Items stored from a collection:
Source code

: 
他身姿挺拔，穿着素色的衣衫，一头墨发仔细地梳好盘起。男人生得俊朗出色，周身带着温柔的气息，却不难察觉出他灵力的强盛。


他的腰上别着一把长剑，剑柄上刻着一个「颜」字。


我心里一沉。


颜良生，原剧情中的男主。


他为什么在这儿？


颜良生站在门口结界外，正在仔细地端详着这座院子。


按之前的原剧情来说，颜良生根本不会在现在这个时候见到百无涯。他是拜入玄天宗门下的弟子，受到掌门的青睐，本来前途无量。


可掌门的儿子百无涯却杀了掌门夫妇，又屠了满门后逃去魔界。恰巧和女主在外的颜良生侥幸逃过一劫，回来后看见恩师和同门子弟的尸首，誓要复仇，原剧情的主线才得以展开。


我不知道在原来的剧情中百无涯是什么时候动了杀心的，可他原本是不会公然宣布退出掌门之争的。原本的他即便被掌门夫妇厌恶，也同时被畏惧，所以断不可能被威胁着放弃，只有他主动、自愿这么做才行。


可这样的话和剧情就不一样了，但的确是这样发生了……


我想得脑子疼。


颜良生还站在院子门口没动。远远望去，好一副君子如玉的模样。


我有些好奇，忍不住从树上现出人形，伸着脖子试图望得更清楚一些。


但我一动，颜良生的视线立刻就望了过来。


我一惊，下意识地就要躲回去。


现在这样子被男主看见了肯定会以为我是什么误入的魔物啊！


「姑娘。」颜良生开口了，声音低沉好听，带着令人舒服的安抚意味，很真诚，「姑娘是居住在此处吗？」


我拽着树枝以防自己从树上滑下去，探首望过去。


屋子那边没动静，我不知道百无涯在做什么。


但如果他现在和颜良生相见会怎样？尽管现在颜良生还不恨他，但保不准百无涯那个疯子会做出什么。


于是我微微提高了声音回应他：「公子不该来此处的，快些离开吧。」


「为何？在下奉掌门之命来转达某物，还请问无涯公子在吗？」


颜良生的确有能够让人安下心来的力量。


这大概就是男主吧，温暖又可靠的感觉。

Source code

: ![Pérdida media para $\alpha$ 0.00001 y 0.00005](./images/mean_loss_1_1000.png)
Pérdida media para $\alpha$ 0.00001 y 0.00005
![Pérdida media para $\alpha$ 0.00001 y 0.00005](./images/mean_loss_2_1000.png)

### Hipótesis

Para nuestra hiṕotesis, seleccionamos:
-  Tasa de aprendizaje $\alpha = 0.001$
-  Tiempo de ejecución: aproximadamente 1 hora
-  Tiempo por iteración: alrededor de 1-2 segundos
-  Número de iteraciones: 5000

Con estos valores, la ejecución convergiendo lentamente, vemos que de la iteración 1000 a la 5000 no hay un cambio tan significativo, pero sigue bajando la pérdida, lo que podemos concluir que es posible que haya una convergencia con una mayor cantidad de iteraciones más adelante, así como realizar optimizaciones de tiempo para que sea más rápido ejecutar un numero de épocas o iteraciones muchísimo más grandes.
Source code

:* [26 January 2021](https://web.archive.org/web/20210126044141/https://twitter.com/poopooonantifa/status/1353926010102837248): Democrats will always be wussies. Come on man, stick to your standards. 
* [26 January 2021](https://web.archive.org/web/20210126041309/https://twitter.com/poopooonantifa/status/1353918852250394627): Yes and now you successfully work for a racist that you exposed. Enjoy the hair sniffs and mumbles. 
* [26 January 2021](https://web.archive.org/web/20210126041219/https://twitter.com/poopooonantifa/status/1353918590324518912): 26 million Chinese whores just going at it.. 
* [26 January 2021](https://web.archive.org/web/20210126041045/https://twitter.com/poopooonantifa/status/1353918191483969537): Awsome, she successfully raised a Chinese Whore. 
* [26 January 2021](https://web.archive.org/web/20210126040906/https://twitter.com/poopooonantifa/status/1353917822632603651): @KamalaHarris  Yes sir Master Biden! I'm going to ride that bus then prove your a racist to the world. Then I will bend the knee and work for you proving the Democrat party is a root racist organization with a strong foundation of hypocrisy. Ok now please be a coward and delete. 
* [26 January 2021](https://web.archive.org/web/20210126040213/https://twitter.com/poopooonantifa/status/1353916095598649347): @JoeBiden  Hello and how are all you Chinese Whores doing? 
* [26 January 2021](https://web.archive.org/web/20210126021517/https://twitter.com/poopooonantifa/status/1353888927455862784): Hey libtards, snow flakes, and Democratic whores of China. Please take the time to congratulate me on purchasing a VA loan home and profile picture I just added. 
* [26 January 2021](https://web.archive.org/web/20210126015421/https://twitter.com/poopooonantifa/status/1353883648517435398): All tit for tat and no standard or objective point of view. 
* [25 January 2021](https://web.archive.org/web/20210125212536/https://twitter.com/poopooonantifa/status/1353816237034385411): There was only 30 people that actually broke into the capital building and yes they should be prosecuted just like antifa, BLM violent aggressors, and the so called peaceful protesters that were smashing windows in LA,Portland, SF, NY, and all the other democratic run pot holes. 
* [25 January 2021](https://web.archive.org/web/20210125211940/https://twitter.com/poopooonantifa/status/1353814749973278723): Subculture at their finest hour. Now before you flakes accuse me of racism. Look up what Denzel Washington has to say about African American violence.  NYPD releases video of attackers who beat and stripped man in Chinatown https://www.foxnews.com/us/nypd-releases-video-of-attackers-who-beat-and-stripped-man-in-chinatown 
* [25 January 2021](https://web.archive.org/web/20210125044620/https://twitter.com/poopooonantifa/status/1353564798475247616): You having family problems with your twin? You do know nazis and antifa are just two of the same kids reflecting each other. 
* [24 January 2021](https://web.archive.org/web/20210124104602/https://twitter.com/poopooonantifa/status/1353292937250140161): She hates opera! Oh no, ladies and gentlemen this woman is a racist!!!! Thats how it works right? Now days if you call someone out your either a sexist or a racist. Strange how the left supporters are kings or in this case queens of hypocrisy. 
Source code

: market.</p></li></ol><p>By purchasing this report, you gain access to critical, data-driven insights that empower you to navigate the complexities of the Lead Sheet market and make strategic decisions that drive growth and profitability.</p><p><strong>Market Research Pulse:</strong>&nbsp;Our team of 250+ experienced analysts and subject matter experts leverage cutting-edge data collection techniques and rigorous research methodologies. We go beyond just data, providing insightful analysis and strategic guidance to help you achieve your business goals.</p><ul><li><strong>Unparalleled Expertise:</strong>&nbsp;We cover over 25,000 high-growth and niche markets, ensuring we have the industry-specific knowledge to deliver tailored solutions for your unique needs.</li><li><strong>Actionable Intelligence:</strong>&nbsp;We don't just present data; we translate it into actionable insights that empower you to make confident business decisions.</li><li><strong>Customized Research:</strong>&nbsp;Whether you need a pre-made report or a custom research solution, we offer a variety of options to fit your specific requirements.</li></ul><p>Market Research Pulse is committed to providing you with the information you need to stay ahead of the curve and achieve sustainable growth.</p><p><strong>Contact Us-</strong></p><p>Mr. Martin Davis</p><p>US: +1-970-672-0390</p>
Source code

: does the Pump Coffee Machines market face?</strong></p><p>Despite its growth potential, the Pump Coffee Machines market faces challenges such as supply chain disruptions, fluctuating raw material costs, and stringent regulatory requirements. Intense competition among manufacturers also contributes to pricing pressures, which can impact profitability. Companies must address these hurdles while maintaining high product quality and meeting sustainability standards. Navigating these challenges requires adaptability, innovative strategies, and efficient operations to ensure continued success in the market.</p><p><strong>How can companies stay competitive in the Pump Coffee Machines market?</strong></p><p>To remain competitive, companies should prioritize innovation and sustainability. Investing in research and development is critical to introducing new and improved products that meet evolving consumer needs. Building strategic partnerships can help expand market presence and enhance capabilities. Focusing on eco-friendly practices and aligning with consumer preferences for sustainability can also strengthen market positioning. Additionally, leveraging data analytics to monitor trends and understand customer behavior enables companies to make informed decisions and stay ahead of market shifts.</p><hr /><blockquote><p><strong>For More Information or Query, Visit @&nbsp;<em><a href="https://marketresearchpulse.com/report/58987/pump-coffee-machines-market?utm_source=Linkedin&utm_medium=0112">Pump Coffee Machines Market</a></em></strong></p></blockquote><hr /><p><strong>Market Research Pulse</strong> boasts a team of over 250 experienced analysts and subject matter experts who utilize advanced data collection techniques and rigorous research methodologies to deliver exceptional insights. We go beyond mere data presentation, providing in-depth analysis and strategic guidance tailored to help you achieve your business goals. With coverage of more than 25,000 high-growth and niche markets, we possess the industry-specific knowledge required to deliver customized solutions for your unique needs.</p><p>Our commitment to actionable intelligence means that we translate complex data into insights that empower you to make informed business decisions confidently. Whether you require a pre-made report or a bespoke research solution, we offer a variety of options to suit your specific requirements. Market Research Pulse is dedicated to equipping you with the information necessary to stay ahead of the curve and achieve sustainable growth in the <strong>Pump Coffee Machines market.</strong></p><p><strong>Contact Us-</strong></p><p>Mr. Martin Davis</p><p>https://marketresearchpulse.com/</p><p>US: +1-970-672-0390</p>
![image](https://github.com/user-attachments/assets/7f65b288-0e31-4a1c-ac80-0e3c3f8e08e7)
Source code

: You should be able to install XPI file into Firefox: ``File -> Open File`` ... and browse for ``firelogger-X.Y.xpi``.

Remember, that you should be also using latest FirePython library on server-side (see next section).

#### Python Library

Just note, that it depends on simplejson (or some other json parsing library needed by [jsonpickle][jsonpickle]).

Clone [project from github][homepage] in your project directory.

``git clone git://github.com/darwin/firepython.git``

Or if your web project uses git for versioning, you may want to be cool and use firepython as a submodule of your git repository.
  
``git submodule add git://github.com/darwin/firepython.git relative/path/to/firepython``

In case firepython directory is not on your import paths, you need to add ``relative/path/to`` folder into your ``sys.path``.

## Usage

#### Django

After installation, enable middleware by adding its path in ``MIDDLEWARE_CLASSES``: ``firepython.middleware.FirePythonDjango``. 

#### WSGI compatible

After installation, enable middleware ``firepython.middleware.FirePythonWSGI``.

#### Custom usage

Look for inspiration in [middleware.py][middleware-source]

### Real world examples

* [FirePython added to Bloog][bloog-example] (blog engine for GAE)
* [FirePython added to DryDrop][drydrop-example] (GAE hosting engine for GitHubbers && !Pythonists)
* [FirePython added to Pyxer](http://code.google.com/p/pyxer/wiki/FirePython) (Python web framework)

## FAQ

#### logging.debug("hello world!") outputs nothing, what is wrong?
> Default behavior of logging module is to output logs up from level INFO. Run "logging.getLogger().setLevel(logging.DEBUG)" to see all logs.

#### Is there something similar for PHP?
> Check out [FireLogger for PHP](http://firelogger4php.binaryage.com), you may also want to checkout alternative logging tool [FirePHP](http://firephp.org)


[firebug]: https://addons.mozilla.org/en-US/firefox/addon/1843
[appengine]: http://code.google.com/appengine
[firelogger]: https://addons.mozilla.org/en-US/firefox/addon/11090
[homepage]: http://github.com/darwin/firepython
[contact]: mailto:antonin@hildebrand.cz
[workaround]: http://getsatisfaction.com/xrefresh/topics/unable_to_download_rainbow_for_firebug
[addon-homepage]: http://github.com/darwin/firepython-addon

▶ _Activity_: Rewrite as a numbered list the lines starting with the line that contains "我不知道在原来的剧情中百无涯" and going on through the line that contains "de iteraciones: 5000", leaving out blank lines.

▶ _Answer section_:
1. 我不知道在原来的剧情中百无涯是什么时候动了杀心的，可他原本是不会公然宣布退出掌门之争的。原本的他即便被掌门夫妇厌恶，也同时被畏惧，所以断不可能被威胁着放弃，只有他主动、自愿这么做才行。
2. 可这样的话和剧情就不一样了，但的确是这样发生了……
3. 我想得脑子疼。
4. 颜良生还站在院子门口没动。远远望去，好一副君子如玉的模样。
5. 我有些好奇，忍不住从树上现出人形，伸着脖子试图望得更清楚一些。
6. 但我一动，颜良生的视线立刻就望了过来。
7. 我一惊，下意识地就要躲回去。
8. 现在这样子被男主看见了肯定会以为我是什么误入的魔物啊！
9. 「姑娘。」颜良生开口了，声音低沉好听，带着令人舒服的安抚意味，很真诚，「姑娘是居住在此处吗？」
10. 我拽着树枝以防自己从树上滑下去，探首望过去。
11. 屋子那边没动静，我不知道百无涯在做什么。
12. 但如果他现在和颜良生相见会怎样？尽管现在颜良生还不恨他，但保不准百无涯那个疯子会做出什么。
13. 于是我微微提高了声音回应他：「公子不该来此处的，快些离开吧。」
14. 「为何？在下奉掌门之命来转达某物，还请问无涯公子在吗？」
15. 颜良生的确有能够让人安下心来的力量。
16. 这大概就是男主吧，温暖又可靠的感觉。
17. Source code
18. : ![Pérdida media para $\alpha$ 0.00001 y 0.00005](./images/mean_loss_1_1000.png)
19. Pérdida media para $\alpha$ 0.00001 y 0.00005
20. ![Pérdida media para $\alpha$ 0.00001 y 0.00005](./images/mean_loss_2_1000.png)
21. ### Hipótesis
22. Para nuestra hiṕotesis, seleccionamos:
23. -  Tasa de aprendizaje $\alpha = 0.001$
24. -  Tiempo de ejecución: aproximadamente 1 hora
25. -  Tiempo por iteración: alrededor de 1-2 segundos
26. -  Número de iteraciones: 5000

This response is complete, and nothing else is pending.